** Work to be completed **
From the line with "Page size: 1650x1275." through the line with "Identify the document", repeat the entries verbatim, both end lines included, and add nothing.

------ Data listing

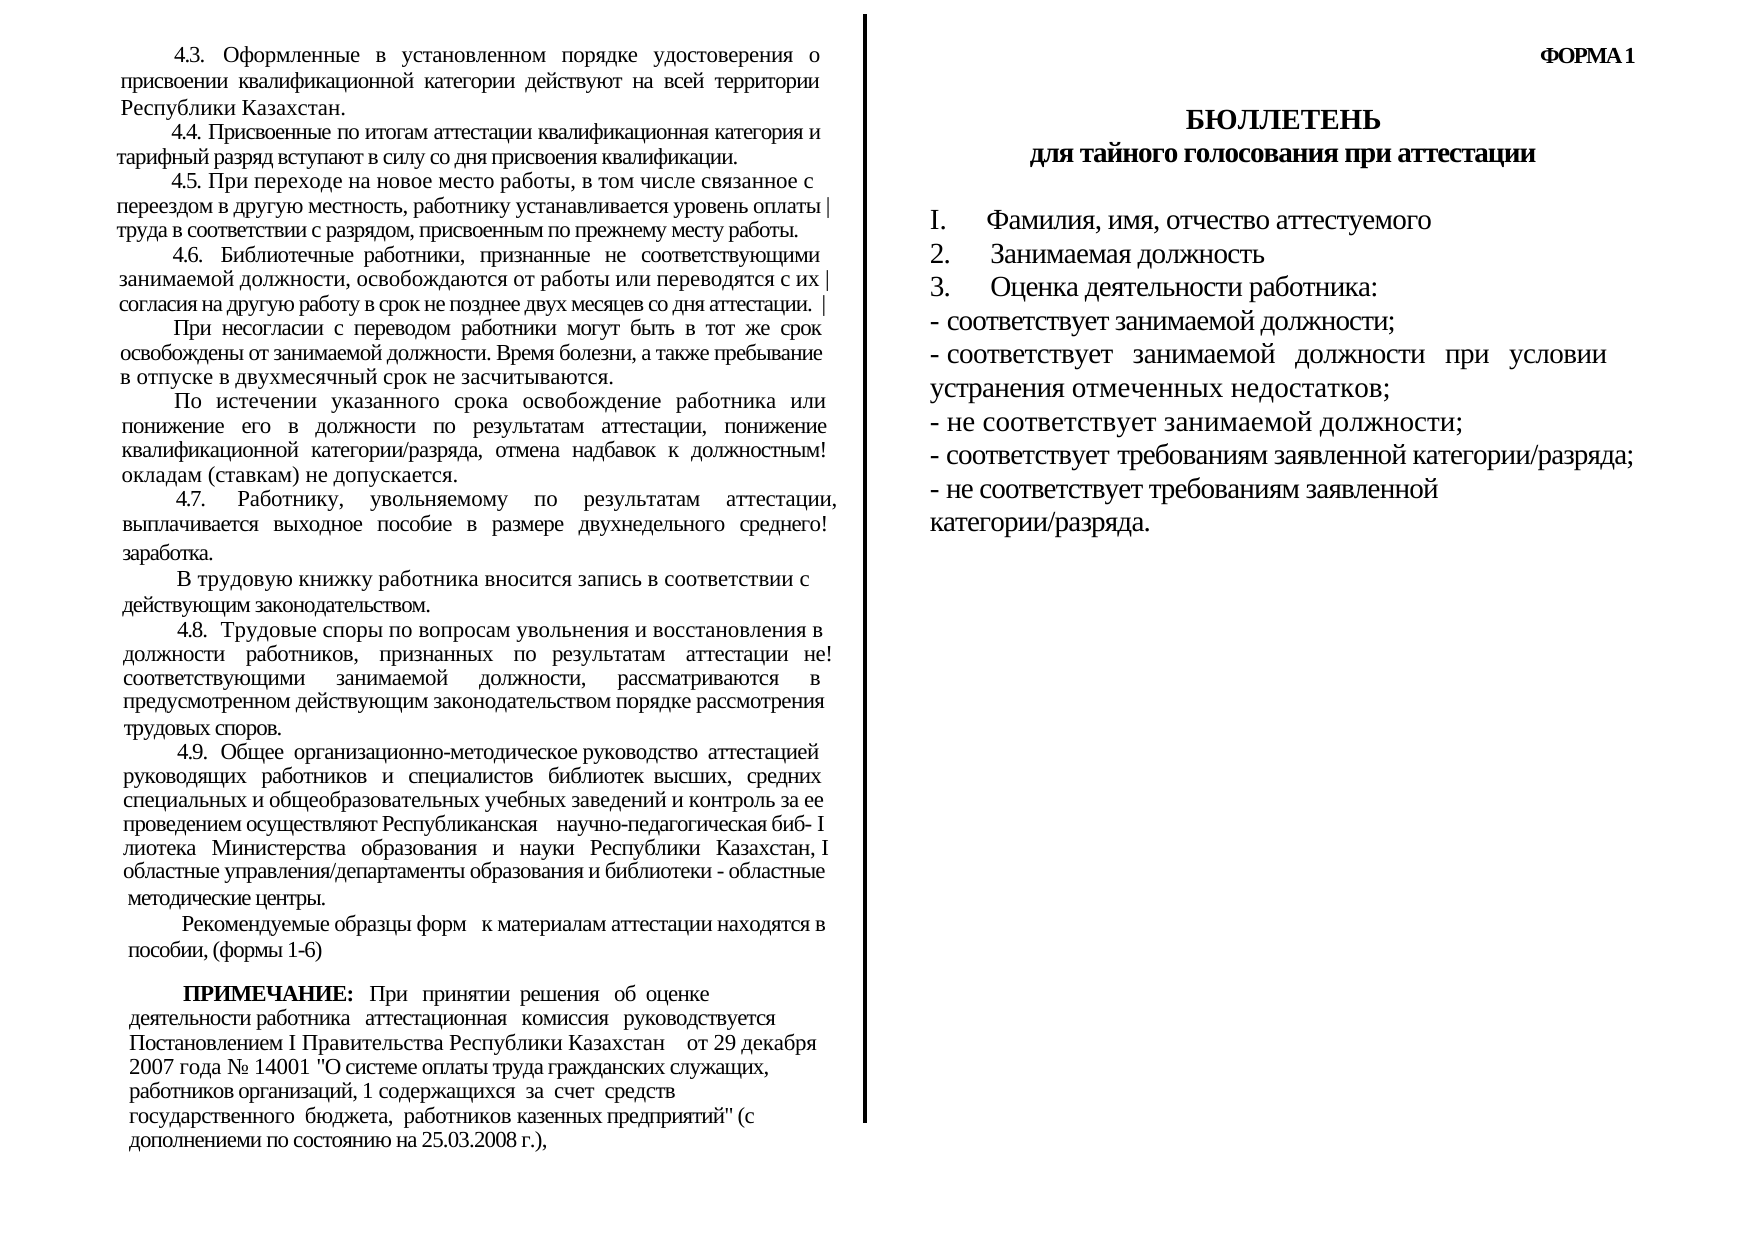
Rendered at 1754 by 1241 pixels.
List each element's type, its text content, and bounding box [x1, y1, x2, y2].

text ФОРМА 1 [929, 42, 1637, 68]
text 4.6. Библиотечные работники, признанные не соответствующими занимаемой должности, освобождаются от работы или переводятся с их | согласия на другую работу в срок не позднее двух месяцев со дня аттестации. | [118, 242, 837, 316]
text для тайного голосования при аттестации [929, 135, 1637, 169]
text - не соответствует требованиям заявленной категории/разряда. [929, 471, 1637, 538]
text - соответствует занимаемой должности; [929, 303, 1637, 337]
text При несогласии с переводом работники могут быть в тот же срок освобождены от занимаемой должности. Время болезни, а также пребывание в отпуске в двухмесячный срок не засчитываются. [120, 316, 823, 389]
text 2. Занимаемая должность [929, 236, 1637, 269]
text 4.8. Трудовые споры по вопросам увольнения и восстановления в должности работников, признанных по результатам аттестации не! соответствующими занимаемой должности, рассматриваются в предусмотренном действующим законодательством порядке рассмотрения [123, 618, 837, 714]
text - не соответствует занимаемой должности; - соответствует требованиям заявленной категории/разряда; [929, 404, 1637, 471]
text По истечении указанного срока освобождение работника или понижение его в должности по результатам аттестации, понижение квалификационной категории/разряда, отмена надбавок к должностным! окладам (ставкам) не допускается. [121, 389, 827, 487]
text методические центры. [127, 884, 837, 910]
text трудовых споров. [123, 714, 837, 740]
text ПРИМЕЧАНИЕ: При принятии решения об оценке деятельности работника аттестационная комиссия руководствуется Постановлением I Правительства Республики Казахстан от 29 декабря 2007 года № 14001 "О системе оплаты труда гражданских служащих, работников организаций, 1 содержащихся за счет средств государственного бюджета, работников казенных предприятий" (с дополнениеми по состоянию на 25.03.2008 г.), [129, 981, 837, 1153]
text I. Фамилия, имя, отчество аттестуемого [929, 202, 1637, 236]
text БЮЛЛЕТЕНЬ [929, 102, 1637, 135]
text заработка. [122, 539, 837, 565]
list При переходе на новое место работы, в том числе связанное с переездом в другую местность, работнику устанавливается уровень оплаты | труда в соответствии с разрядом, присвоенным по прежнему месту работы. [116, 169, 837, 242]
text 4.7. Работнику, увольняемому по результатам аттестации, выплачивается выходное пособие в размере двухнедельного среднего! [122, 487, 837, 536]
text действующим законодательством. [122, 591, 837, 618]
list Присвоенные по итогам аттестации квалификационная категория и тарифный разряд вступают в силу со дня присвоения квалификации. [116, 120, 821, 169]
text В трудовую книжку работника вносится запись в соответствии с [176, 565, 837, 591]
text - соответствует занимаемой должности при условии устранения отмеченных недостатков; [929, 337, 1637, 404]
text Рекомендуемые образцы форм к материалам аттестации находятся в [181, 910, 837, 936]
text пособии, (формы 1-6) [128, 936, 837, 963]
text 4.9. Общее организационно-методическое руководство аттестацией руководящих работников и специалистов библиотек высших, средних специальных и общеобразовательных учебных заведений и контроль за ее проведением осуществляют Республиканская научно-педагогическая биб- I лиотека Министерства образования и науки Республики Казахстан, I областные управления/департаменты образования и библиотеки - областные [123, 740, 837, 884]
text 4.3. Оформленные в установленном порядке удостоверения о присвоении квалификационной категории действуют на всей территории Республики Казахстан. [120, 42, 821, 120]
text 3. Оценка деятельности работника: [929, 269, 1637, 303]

------------
------ Data listing

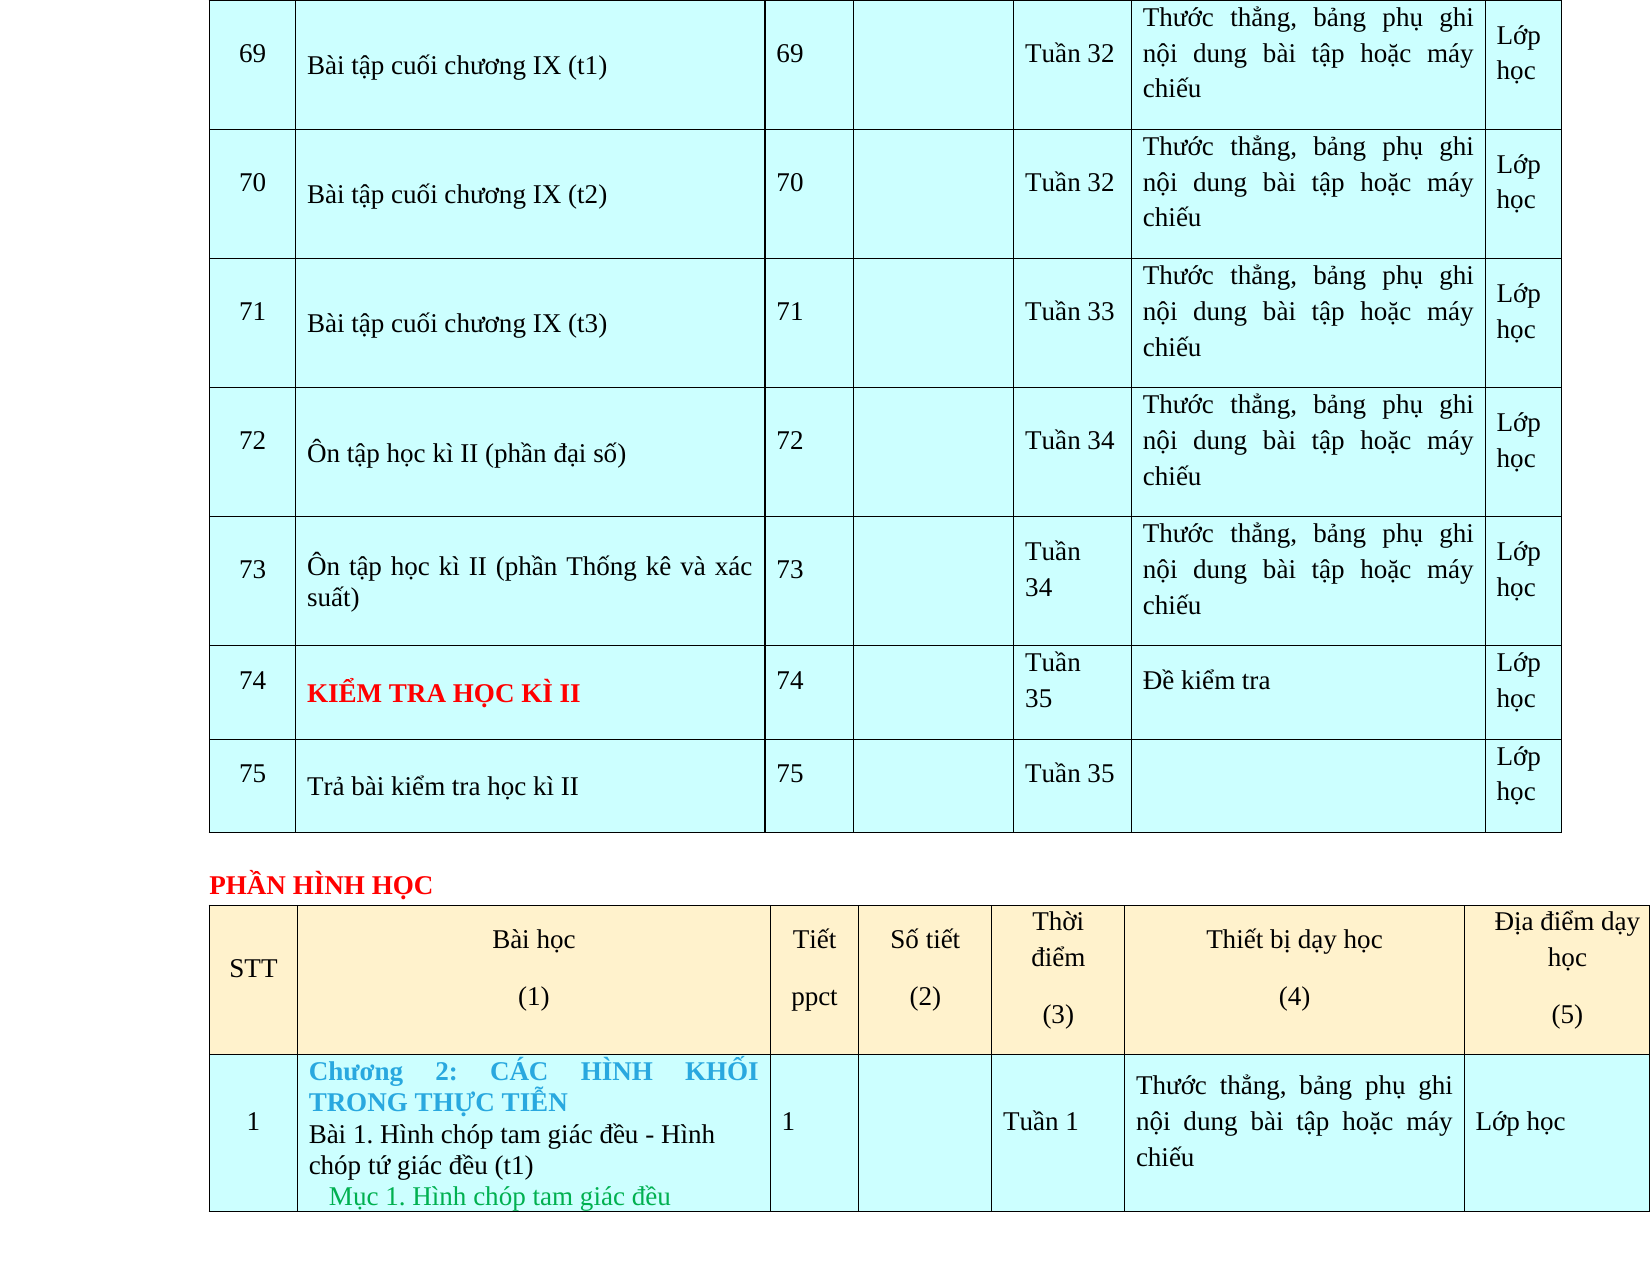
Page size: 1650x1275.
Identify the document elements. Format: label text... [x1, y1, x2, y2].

------------

** Response to the task **
Page size: 1650x1275.
Identify the document elements. Format: label text... [x1, y1, x2, y2].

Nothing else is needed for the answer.